Experten betonen: Die öffentliche Skepsis zu überwinden und komplexe lokale Transportgesetze zu navigieren, könnte genauso herausfordernd werden wie die Perfektionierung der autonomen Technologie selbst. Die Einhaltung von Stadtplanungsvorgaben, Datenschutzstandards und Barrierefreiheit wird letztlich das Tempo der Skalierung bestimmen.

Konkrete Zeitpläne für die kommenden Jahre

Die Zeitpläne für die Einführung der Robotaxis werden immer konkreter. 2026 steht im Zeichen intensiver Tests von Rivians Autonomie-Plattform und NVIDIAs KI-Modellen. 2027 beginnen die ersten kommerziellen Einsätze software-gesteuerter Robotaxis in wichtigen kalifornischen Märkten. 2028 soll dann die größere Rivian-Flotte folgen.

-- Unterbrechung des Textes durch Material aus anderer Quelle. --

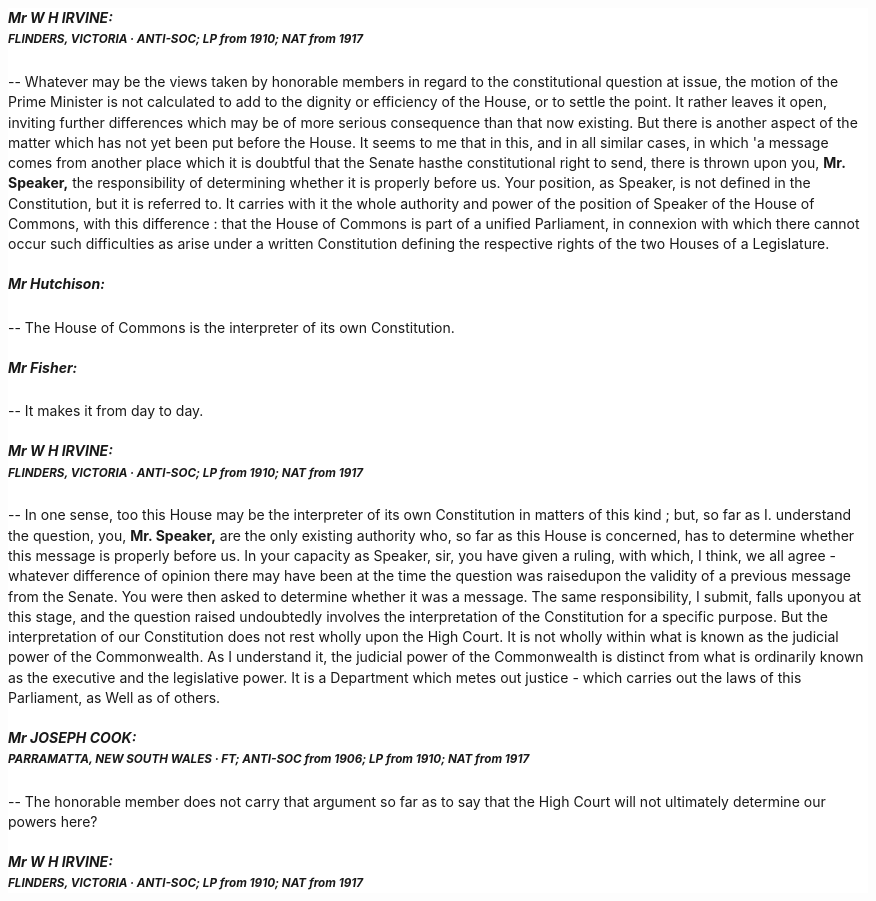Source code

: ##### Mr W H IRVINE:<br><small class="text-muted">FLINDERS, VICTORIA &middot; ANTI-SOC; LP from 1910; NAT from 1917</small>

-- Whatever may be the views taken by honorable members in regard to the constitutional question at issue, the motion of the Prime Minister is not calculated to add to the dignity or efficiency of the House, or to settle the point. It rather leaves it open, inviting further differences which may be of more serious consequence than that now existing. But there is another aspect of the matter which has not yet been put before the House. It seems to me that in this, and in all similar cases, in which 'a message comes from another place which it is doubtful that the Senate hasthe constitutional right to send, there is thrown upon you,  **Mr. Speaker,**  the responsibility of determining whether it is properly before us. Your position, as  Speaker,  is not defined in the Constitution, but it is referred to. It carries with it the whole authority and power of the position of  Speaker  of the House of Commons, with this difference : that the House of Commons is part of a unified Parliament, in connexion with which there cannot occur such difficulties as arise under a written Constitution defining the respective rights of the two Houses of a Legislature. 

##### Mr Hutchison:

--  The House of Commons is the interpreter of its own Constitution. 

##### Mr Fisher:

--  It makes it from day to day. 

##### Mr W H IRVINE:<br><small class="text-muted">FLINDERS, VICTORIA &middot; ANTI-SOC; LP from 1910; NAT from 1917</small>

-- In one sense, too this House may be the interpreter of its own Constitution in matters of this kind ; but, so far as I. understand the question, you,  **Mr. Speaker,**  are the only existing authority who, so far as this House is concerned, has to determine whether this message is properly before us. In your capacity as  Speaker,  sir, you have given a ruling, with which, I think, we all agree - whatever difference of opinion there may have been at the time the question was raisedupon the validity of a previous message from the Senate. You were then asked to determine whether it was a message. The same responsibility, I submit, falls uponyou at this stage, and the question raised undoubtedly involves the interpretation of the Constitution for a specific purpose. But the interpretation of our Constitution does not rest wholly upon the High Court. It is not wholly within what is known as the judicial power of the Commonwealth. As I understand it, the judicial power of the Commonwealth is distinct from what is ordinarily known as the executive and the legislative power. It is a Department which metes out justice - which carries out the laws of this Parliament, as Well as of others. 

##### Mr JOSEPH COOK:<br><small class="text-muted">PARRAMATTA, NEW SOUTH WALES &middot; FT; ANTI-SOC from 1906; LP from 1910; NAT from 1917</small>

--  The honorable member does not carry that argument so far as to say that the High Court will not ultimately determine our powers here? 

##### Mr W H IRVINE:<br><small class="text-muted">FLINDERS, VICTORIA &middot; ANTI-SOC; LP from 1910; NAT from 1917</small>
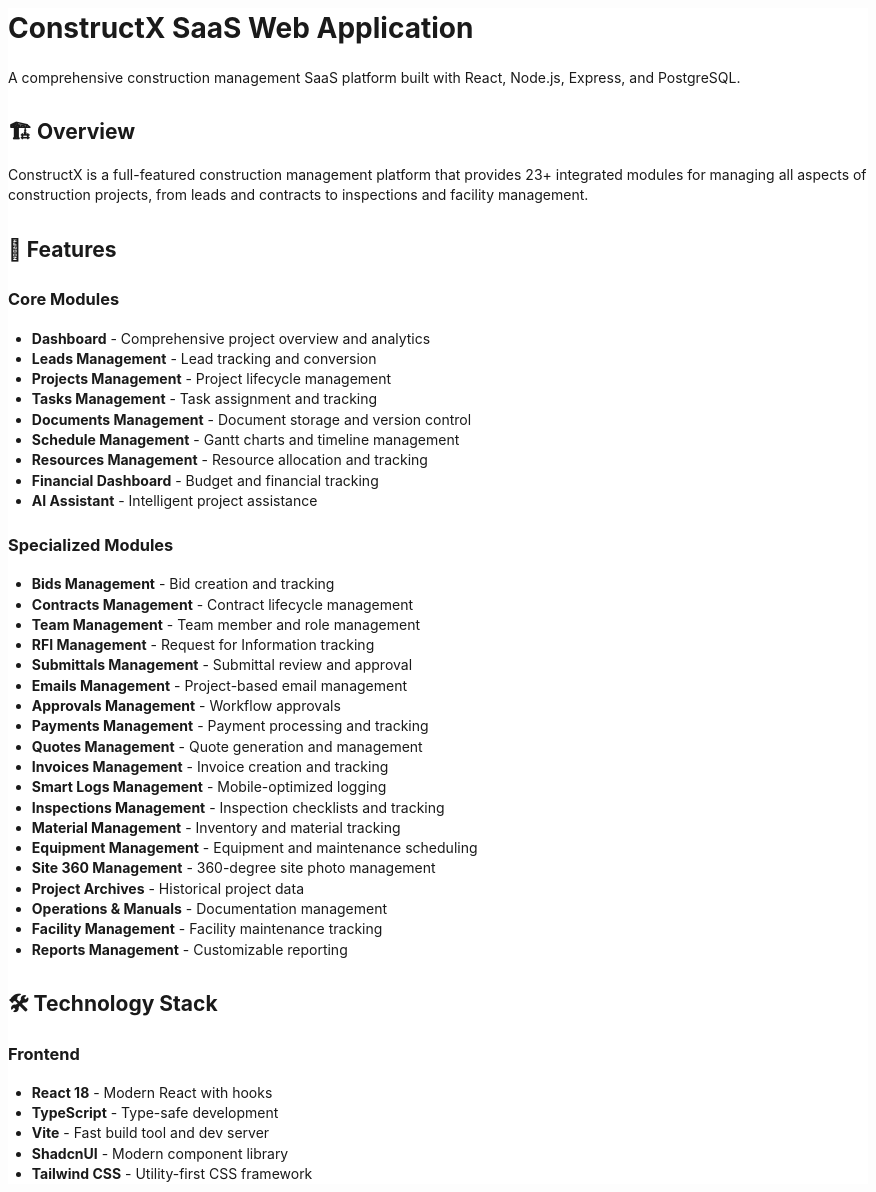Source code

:# ConstructX SaaS Web Application

A comprehensive construction management SaaS platform built with React, Node.js, Express, and PostgreSQL.

## 🏗️ Overview

ConstructX is a full-featured construction management platform that provides 23+ integrated modules for managing all aspects of construction projects, from leads and contracts to inspections and facility management.

## 🚀 Features

### Core Modules
- **Dashboard** - Comprehensive project overview and analytics
- **Leads Management** - Lead tracking and conversion
- **Projects Management** - Project lifecycle management
- **Tasks Management** - Task assignment and tracking
- **Documents Management** - Document storage and version control
- **Schedule Management** - Gantt charts and timeline management
- **Resources Management** - Resource allocation and tracking
- **Financial Dashboard** - Budget and financial tracking
- **AI Assistant** - Intelligent project assistance

### Specialized Modules
- **Bids Management** - Bid creation and tracking
- **Contracts Management** - Contract lifecycle management
- **Team Management** - Team member and role management
- **RFI Management** - Request for Information tracking
- **Submittals Management** - Submittal review and approval
- **Emails Management** - Project-based email management
- **Approvals Management** - Workflow approvals
- **Payments Management** - Payment processing and tracking
- **Quotes Management** - Quote generation and management
- **Invoices Management** - Invoice creation and tracking
- **Smart Logs Management** - Mobile-optimized logging
- **Inspections Management** - Inspection checklists and tracking
- **Material Management** - Inventory and material tracking
- **Equipment Management** - Equipment and maintenance scheduling
- **Site 360 Management** - 360-degree site photo management
- **Project Archives** - Historical project data
- **Operations & Manuals** - Documentation management
- **Facility Management** - Facility maintenance tracking
- **Reports Management** - Customizable reporting

## 🛠️ Technology Stack

### Frontend
- **React 18** - Modern React with hooks
- **TypeScript** - Type-safe development
- **Vite** - Fast build tool and dev server
- **ShadcnUI** - Modern component library
- **Tailwind CSS** - Utility-first CSS framework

Ubers langfristige Vision sieht vor, dass autonome Fahrzeuge in den nächsten zwei Jahrzehnten den Transportsektor dominieren könnten – with potenziellen Auswirkungen auf den Privatbesitz von Autos und die städtische Infrastruktur. Die verbindlichen finanziellen Verpflichtungen und konkreten Einsatzpläne dieser Woche zeigen: Die Kommerzialisierung von Robotaxis ist kein fernes Zukunftsszenario mehr. Bis 2031 wird sich zeigen, ob der autonome Fahrdienst zum globalen Standard wird oder ein lokales Technologie-Experiment bleibt.